#### Extrait du document

Ces activités échappent au cadre légal, ne sont pas recensées et ne payent donc pas d'impôts (que ce soit sur le lieu d'emplacement, la masse salariale, …). Ils échappent aussi au code du travail forcément. Ses petites activités se limitent souvent avec deux personnes et demi (le demi pour la famille ou l'apprenti). Le taux de rotation est donc extrêmement élevé et ils sont durs à recenser, l'échec du Burkina Faso le montre. Cela représente toujours plus de 20% des activités, en moyenne 70% à 80%.


D. Une mondialisation par le bas ?


C'est un jeu entre l'informel et l'État. Cette économie est nécessaire et donc l'État tolère ou ferme les yeux. Cela fluctue cependant selon les politiques. On a des phases de « nettoyage » de ces activités puis d'inaction (surtout à l'approche d'élections).


A l'international, dans les années 1970 – 1980, on dénonçait ce système archaïque, peu fructueux et illégal. On a donc tenté de construire un espace commercial plus organisé, de financer des programmes pour devenir entrepreneur, … Cela n'a jamais marché.

Le tournant des années 1980, réalise alors que ce sont des formes entrepreunariales très dynamiques et qu'on peut les pousser à devenir des petites PME. On a donc dit aux États de ne rien faire et de les favoriser. Les subventions qui leur furent fournies, furent investies, dans des transports et des terres. Les Africains sachant que la pauvreté fluctue ont eut l'intuition qu'en augmentant leurs prix (pour de nouveaux coûts, pour de la qualité, …) ils seraient éjectés du marché africain. Ils investissent donc dans d'autres domaines pour en tirer des bénéfices complémentaires, pas pour se développer.


Pour les optimistes, cette économie informelle est preuve du dynamisme africain plus que notre regard européen qui y voit de l'illégalité. Effectivement, cette économie est très inventive mais elle empêche de sortir de la pauvreté malgré tout. Il n'y a pas de profonde évolution de cette économie. L'invention et l'innovation reste inscrite dans un contexte de pauvreté qui bloque toute évolution. D'autant qu'échappant aux impôts étatiques, cette économie ne finance pas les biens publics qui devraient assurer les bases du développement du pays.

########
#### Données à examiner

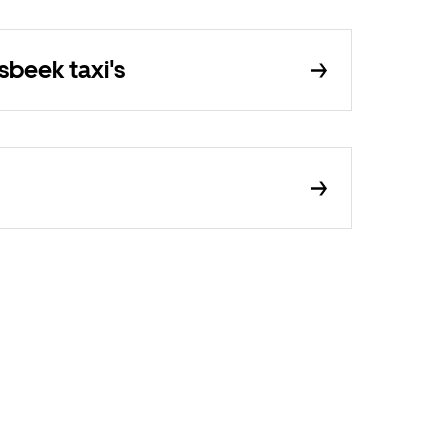
beek taxi's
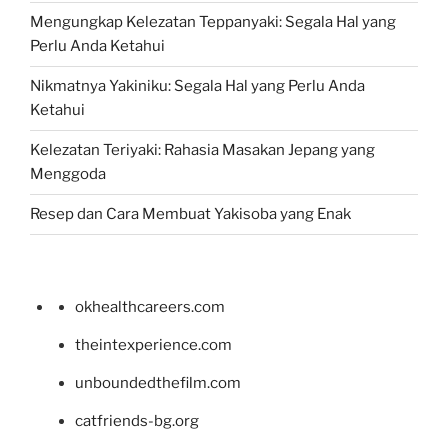
Mengungkap Kelezatan Teppanyaki: Segala Hal yang
Perlu Anda Ketahui
Nikmatnya Yakiniku: Segala Hal yang Perlu Anda
Ketahui
Kelezatan Teriyaki: Rahasia Masakan Jepang yang
Menggoda
Resep dan Cara Membuat Yakisoba yang Enak
okhealthcareers.com
theintexperience.com
unboundedthefilm.com
catfriends-bg.org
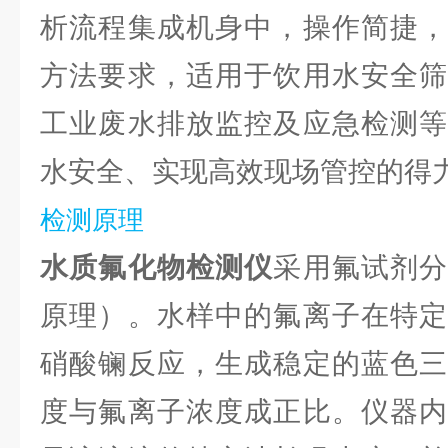
析流程集成机身中，操作简捷，
方法要求，适用于饮用水安全筛
工业废水排放监控及应急检测等
水安全、实现高效现场管控的得
检测原理
水质氟化物检测仪
采用氟试剂
原理）。水样中的氟离子在特定
硝酸镧反应，生成稳定的蓝色三
度与氟离子浓度成正比。仪器内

########

## Action requise A
Reproduisez fidèlement la partie de l'extrait sur l'économie informelle qui commence à "A l'international, dans" et se termine à "n'a jamais marché.".
## Action requise B
D'après l'extrait sur l'économie informelle, dans quoi les subventions accordées à partir du tournant des années 1980 furent-elles investies ?
## Action requise C
Rédigez la suite de l'extrait sur l'économie informelle en reprenant après sa dernière phrase.

## Réponse A
A l'international, dans les années 1970 – 1980, on dénonçait ce système archaïque, peu fructueux et illégal. On a donc tenté de construire un espace commercial plus organisé, de financer des programmes pour devenir entrepreneur, … Cela n'a jamais marché.

## Réponse B
Elles furent investies dans des transports et des terres.

## Réponse C
Pour les pessimistes, les Africains font de l'économie informelle car ils ne veulent pas payer d'impôts. C'est bien évidemment faux puisque les cadres ne sont pas appropriés à un développement d'entrepreneurs, de plus en échappant aux taxes, les Africains s'assurent un revenu et la pérennité de leur activité. Ce n'est pas culturellement dans leurs gènes.


Il existe cependant des milieux plus fortement illégaux, de véritables trafics : revente de drogues, de médicaments sans boîtes, sans conditionnement, … Cela ne rentre pas cependant dans l'économie informel. La crise des années 1980, des gens dans l'économie informelle ont pu basculé dans les activités illicites, les trafics de toutes sortes (enfants, prostitution, drogues, contrebande, …). Le seul contre lequel le Nord luttent véritablement ce sont les trafics de contrefaçons qui vont à l'encontre de leurs intérêts. Du coup, la culture de plantes à drogues traditionnellement au Maroc s'est répandue puisque 10 ares de cannabis rapportent autant que 30 hectares de cacao. De même avec le khat (type de coca appelée thé d'Abyssinie) en Éthiopie, autrefois bien maîtrisé et qui sous l'effet de la demande extérieure croît considérablement et se propage en Afrique. Notons aussi l'importance croissante des trafics d'hommes comme les enfants-esclaves.